DiamondLightSource / mx-bluesky

Bluesky plans, plan stubs, and utilities for MX beamlines

https://diamondlightsource.github.io/mx-bluesky/

Apache License 2.0

0 stars 2 forks source link

Stop Hyperion if external interactions fail #298

Open DominicOram opened 9 months ago

DominicOram commented 9 months ago

With moving interacting with external services into a different process we need to make sure we still correctly handle failure modes. The ideal way of handling this is to pile up the non-urgent jobs we need to do and do them when services come back online. However, this is complicated. For the first instance we should stop Hyperion if any of the following fail:

Nexus writing
Ispyb deposition
Triggering analysis

Acceptance Criteria

Hyperion stops if any of these things fail
There are tests for this
There is an issue about how to handle it more gracefully

dperl-dls commented 9 months ago

We should, at the start of an experiment:

check if the ZMQ connection to the data service is active
- if it isn't, try to restart the service
- stop completely

This should be able to be handled fairly easily in __main__.py using some derivative of the monitoring code at https://github.com/DiamondLightSource/hyperion/blob/947_run_callbacks_in_separate_process/tests/system_tests/external_interaction/callbacks/test_external_callbacks.py

DominicOram commented 9 months ago

Is the start enough? If we do it just at the start it might not be obvious that it's the data in the last run that is potentially corrupted

dperl-dls commented 9 months ago

ah yeah, that's not enough. I think the simplest way to get the info back to Hyperion is that the data service should remember if it failed something, and refuse to start if the last run went wrong. Otherwise we need some kind of DataserviceLivenessDevice and I don't like where that would be going...

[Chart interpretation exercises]
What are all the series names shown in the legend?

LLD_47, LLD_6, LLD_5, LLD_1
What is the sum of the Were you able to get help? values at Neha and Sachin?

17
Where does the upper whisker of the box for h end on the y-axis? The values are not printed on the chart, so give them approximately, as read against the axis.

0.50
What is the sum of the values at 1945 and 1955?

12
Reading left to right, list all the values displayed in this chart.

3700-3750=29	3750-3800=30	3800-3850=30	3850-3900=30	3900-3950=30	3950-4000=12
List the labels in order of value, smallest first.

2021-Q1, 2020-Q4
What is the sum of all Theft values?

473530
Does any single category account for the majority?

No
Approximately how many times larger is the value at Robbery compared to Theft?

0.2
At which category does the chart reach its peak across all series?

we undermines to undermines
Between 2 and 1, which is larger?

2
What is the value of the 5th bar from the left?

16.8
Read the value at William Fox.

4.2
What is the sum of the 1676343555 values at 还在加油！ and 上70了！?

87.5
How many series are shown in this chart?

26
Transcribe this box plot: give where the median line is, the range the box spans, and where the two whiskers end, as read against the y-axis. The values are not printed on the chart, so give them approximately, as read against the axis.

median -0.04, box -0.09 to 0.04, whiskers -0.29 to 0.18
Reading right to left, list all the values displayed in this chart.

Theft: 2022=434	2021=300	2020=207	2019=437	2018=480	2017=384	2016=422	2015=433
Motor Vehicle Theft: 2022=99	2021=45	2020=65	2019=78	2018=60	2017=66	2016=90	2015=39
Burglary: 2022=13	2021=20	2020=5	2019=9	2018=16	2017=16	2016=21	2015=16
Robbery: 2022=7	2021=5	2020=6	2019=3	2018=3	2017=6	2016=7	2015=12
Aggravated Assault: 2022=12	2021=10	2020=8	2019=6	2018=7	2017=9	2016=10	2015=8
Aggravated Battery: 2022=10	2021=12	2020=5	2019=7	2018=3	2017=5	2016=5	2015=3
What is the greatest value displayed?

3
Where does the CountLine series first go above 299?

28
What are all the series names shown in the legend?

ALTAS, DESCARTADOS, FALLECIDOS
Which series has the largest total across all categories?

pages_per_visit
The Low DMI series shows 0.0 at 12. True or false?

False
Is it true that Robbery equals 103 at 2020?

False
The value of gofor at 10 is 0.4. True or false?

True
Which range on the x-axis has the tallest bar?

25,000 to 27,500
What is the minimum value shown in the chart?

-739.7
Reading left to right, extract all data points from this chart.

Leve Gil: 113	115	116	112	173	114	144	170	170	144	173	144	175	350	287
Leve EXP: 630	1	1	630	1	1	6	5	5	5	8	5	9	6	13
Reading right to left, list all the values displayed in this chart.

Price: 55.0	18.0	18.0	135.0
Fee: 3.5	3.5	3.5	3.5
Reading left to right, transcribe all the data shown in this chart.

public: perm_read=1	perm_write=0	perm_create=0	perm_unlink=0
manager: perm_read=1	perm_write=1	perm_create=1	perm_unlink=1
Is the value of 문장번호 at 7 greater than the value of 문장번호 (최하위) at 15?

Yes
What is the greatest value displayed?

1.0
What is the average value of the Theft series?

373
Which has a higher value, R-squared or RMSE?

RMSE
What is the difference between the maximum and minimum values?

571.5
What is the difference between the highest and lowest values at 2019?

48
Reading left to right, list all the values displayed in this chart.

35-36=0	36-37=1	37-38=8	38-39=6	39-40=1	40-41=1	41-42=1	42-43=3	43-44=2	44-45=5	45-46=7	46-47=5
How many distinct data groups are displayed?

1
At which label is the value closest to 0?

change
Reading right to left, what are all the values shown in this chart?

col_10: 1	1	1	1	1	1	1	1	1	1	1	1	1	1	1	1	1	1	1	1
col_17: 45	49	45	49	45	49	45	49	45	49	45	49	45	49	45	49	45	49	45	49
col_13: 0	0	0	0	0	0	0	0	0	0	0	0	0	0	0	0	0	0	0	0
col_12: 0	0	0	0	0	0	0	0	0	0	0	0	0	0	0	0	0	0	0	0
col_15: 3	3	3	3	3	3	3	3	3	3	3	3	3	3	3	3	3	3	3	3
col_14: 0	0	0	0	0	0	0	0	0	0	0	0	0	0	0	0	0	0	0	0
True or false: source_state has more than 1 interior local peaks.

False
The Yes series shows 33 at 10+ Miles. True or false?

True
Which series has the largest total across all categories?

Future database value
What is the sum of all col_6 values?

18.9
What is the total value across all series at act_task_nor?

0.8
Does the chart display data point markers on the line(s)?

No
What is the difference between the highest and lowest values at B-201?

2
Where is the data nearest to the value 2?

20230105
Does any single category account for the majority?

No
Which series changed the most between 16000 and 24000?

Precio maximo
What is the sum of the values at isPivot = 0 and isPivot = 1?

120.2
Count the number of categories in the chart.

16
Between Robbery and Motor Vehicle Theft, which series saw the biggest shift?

Problems and tasks:
a - In the issue thread, why does DominicOram doubt that checking the data service only at the start of an experiment is enough?
b - According to the issue thread, which three failures should stop Hyperion in the first instance?

Exercise solutions:
a - If the check happens only at the start, it might not be obvious that the data from the last run is the data that may be corrupted.

b - Nexus writing, Ispyb deposition, and triggering analysis.